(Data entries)

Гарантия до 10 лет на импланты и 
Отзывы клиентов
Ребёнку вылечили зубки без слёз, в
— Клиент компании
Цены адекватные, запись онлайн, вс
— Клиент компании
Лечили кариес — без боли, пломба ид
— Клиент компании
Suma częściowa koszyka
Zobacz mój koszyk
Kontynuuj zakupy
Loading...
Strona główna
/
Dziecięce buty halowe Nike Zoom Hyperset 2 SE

* * *

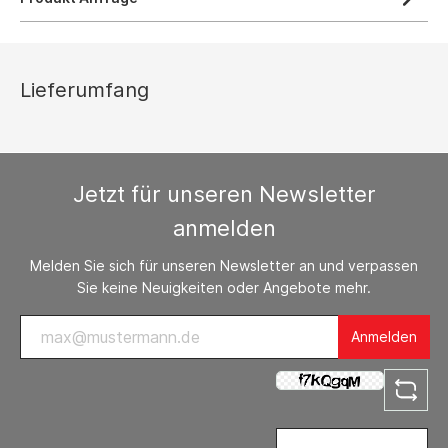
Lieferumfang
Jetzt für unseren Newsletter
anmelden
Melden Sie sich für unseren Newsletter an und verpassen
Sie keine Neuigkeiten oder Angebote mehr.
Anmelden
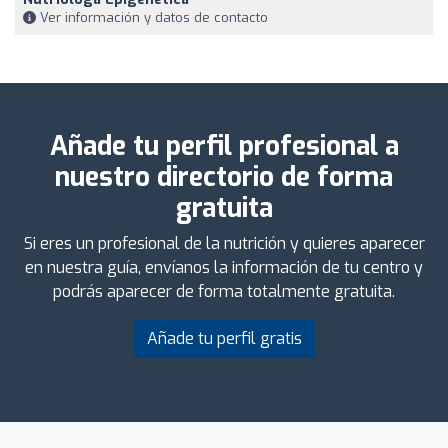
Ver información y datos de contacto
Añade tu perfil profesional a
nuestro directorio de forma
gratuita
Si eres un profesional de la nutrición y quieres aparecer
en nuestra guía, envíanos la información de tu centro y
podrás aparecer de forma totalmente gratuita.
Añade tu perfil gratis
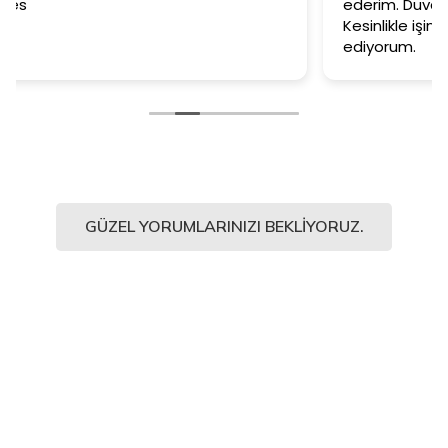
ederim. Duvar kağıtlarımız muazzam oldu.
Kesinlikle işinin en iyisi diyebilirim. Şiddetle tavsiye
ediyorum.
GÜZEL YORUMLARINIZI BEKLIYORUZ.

#### Description of the task
Present everything from the line containing "Ver información y datos de contacto" down to the line containing "en nuestra guía, envíanos" as a Markdown table with the columns Number and Record line, one row per line, omitting blank lines.

#### Answer section
| Number | Record line |
|---|---|
| 1 | Ver información y datos de contacto |
| 2 | Añade tu perfil profesional a |
| 3 | nuestro directorio de forma |
| 4 | gratuita |
| 5 | Si eres un profesional de la nutrición y quieres aparecer |
| 6 | en nuestra guía, envíanos la información de tu centro y |